Le 8 septembre s’annonce comme une réplique parlementaire du 9 juin 2024, date à laquelle Emmanuel Macron avait annoncé la dissolution de l’Assemblée nationale. La perspective qu’une majorité — même relative — accorde sa confiance au gouvernement dirigé par François Bayrou paraît, selon le contexte politique actuel, peu probable. Ce scénario laisse entrevoir un nouveau séisme institutionnel piloté par l’exécutif, susceptible d’aggraver la période de tensions que traverse le pays.
Contexte institutionnel et usages constitutionnels
Jusqu’à présent, les institutions de la Ve République ont montré une certaine robustesse. Cette stabilité a toutefois reposé sur un usage intensif d’instruments constitutionnels conçus pour traiter des épisodes ponctuels de crise, et non des situations durables. L’exemple le plus cité est l’article 49, alinéa 3 de la Constitution, dont le recours répété a marqué les dernières années de gouvernance.

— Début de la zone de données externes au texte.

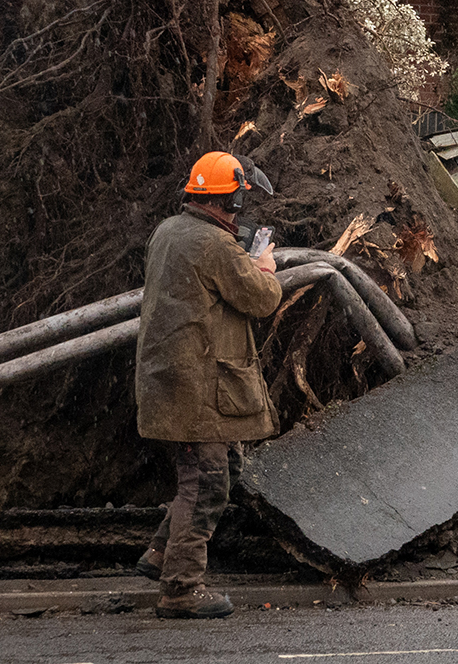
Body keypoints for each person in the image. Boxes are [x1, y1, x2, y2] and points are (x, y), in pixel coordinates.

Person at [133, 150, 283, 619]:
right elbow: (260, 300)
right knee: (207, 484)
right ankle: (180, 588)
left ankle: (161, 552)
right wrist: (264, 268)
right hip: (197, 387)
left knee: (224, 467)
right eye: (240, 199)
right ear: (231, 198)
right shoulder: (215, 246)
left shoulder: (169, 231)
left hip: (170, 381)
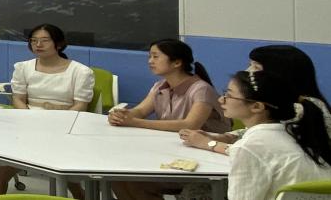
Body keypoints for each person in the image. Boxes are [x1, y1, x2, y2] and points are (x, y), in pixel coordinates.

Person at [181, 70, 330, 200]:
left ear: (257, 106)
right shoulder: (294, 133)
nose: (221, 99)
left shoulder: (248, 147)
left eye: (228, 95)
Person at [110, 39, 228, 200]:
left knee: (135, 181)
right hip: (173, 151)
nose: (150, 61)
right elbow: (141, 110)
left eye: (155, 56)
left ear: (177, 62)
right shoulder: (160, 86)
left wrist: (135, 122)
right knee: (117, 177)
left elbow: (190, 124)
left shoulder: (201, 89)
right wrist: (122, 115)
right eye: (150, 56)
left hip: (204, 160)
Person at [0, 23, 94, 197]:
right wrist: (30, 119)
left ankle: (78, 192)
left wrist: (55, 125)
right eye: (33, 40)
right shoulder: (23, 67)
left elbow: (80, 106)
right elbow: (18, 98)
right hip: (29, 124)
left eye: (44, 40)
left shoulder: (81, 71)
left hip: (64, 127)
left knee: (68, 175)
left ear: (58, 44)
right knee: (7, 163)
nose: (38, 45)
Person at [184, 45, 331, 150]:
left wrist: (209, 143)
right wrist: (223, 137)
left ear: (278, 74)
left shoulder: (300, 107)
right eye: (250, 65)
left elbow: (266, 148)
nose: (248, 71)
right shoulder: (277, 101)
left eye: (256, 67)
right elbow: (256, 132)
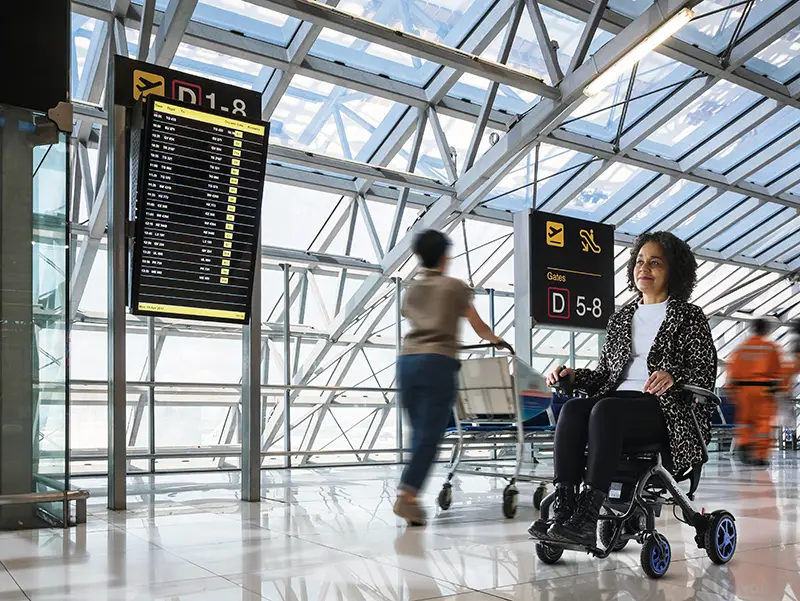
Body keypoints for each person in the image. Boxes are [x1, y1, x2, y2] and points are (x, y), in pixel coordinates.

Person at [528, 231, 717, 548]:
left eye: (655, 263)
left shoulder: (689, 316)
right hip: (617, 405)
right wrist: (573, 377)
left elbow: (705, 372)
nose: (644, 268)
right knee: (574, 409)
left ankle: (588, 517)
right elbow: (605, 374)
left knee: (606, 409)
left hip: (666, 411)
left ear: (674, 271)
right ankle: (565, 510)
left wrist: (673, 374)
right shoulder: (621, 318)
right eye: (640, 261)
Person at [394, 229, 507, 527]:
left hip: (407, 361)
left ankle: (412, 498)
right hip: (437, 362)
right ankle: (407, 495)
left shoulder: (411, 289)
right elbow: (477, 324)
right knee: (430, 435)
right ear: (445, 256)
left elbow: (413, 316)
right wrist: (497, 341)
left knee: (418, 432)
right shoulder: (455, 287)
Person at [726, 318, 783, 467]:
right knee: (763, 423)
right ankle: (760, 455)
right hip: (763, 390)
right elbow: (778, 372)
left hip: (743, 390)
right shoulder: (771, 348)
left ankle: (744, 444)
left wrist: (731, 391)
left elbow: (732, 371)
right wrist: (777, 392)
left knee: (745, 421)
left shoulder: (741, 348)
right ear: (766, 330)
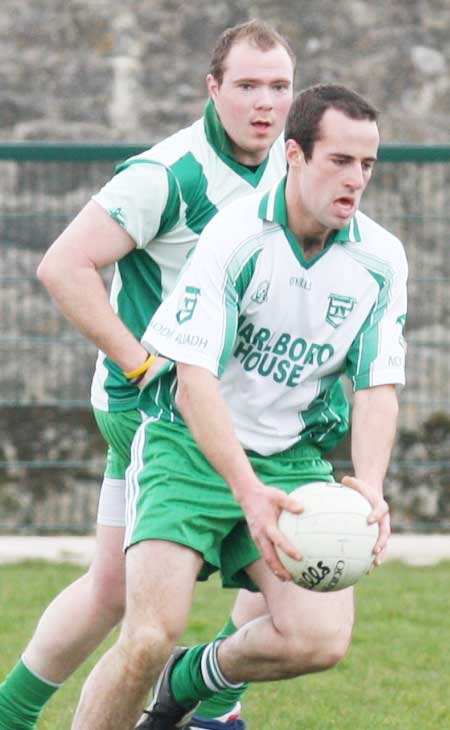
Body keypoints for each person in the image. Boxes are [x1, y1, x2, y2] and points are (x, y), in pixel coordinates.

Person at [68, 83, 408, 730]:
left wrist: (370, 483)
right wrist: (246, 491)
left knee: (319, 640)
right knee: (145, 640)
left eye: (367, 165)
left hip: (291, 460)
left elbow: (376, 386)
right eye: (340, 160)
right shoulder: (236, 235)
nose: (356, 179)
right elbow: (193, 377)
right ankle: (157, 672)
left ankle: (192, 679)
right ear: (295, 156)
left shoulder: (381, 259)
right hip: (187, 446)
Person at [0, 19, 296, 730]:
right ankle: (211, 709)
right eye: (248, 85)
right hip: (153, 410)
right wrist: (141, 363)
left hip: (230, 407)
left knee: (113, 588)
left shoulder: (288, 166)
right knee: (271, 547)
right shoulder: (171, 173)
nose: (265, 101)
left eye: (280, 86)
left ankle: (17, 714)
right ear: (212, 88)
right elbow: (62, 265)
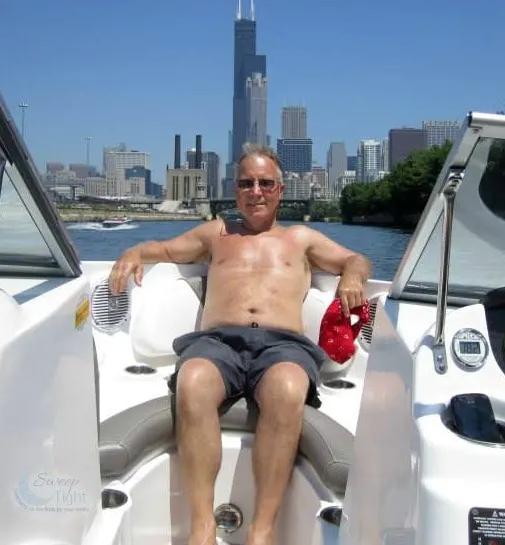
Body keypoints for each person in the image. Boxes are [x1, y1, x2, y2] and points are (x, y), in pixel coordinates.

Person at [109, 144, 372, 545]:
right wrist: (132, 250)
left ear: (280, 190)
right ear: (235, 191)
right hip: (217, 343)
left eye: (266, 183)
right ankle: (201, 527)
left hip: (282, 346)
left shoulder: (301, 239)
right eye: (247, 183)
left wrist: (352, 276)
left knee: (286, 390)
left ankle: (261, 532)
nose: (257, 191)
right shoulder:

Ces outils restent théoriquement mobilisables jusqu’en mai 2027, mais leur emploi répété a fini par les user et par alimenter un malaise démocratique latent. Plutôt que d’apaiser les tensions, certaines pratiques institutionnelles renforcent le sentiment d’un décalage entre les décisions prises et les attentes d’une partie de l’opinion publique.
Blocage politique et déficit de compromis
La configuration politique actuelle souffre d’un manque apparent de culture du compromis comparable à celle observée dans certains États européens. Faute d’un tel mécanisme de conciliation, les postures partisanes semblent figées, rendant la gouvernabilité du pays plus difficile. Dans ce contexte, une réforme constitutionnelle d’ampleur apparaît inenvisageable à court terme.
Parallèlement, et malgré des promesses reformistes tenues à plusieurs reprises au fil des gouvernements, le président de la République et le premier ministre n’ont pas réussi à instaurer la représentation proportionnelle pour l’élection à l’Assemblée nationale. Cette absence de mise en œuvre a contribué, pour certains observateurs, au discrédit de la parole publique lorsque discours et actes semblent en décalage.
Des leviers possibles pour « respirer » démocratiquement
La Constitution de 1958 conserve toutefois une certaine plasticité. Elle offre, sans en garantir l’efficacité, plusieurs leviers susceptibles d’apporter une respiration démocratique si l’exécutif et les forces politiques acceptent de les activer, partiellement ou simultanément.
Parmi les leviers évoqués dans le débat public figure le « retour aux urnes » : la dissolution de l’Assemblée et l’organisation d’élections anticipées peuvent permettre de redéfinir la majorité parlementaire. Ce choix comporte des bénéfices potentiels, comme la clarification de la situation politique, mais aussi des risques — notamment une nouvelle période d’instabilité et de polarisation.
Un autre axe consiste à réduire le recours aux dispositions d’exception, comme l’article 49.3, afin de restaurer un mode de décision parlementaire plus ouvert. Limiter l’emploi de ces dispositifs demanderait une volonté politique forte et, dans certains cas, des pratiques de gestion des majorités plus consensuelles.
Enfin, le renforcement du dialogue parlementaire — par des travaux de commission, des négociations multipartites ou des mécanismes de concertation élargis — peut constituer une troisième voie. Ces procédures n’imposent pas de modification constitutionnelle majeure, mais exigent du temps et un investissement politique pour produire des résultats tangibles.
Conséquences et équilibres à trouver
Chacune de ces options présente des avantages et des inconvénients. Le choix entre elles dépendra autant de calculs politiques immédiats que d’une réflexion sur la légitimité à long terme des institutions. À court terme, la priorité pour les acteurs publics semble être d’éviter que l’usage répété de moyens constitutionnels d’exception n’alimente davantage le sentiment d’une démocratie déconnectée.
La période à venir exigera des décisions mesurées. Qu’elles passent par des élections anticipées, par une réforme des pratiques parlementaires ou par un renforcement du dialogue, ces démarches requièrent l’adhésion d’acteurs politiques prêts à accepter des compromis. Sans cela, les tensions institutionnelles risquent de perdurer, au détriment de la capacité à gouverner de manière stable et lisible.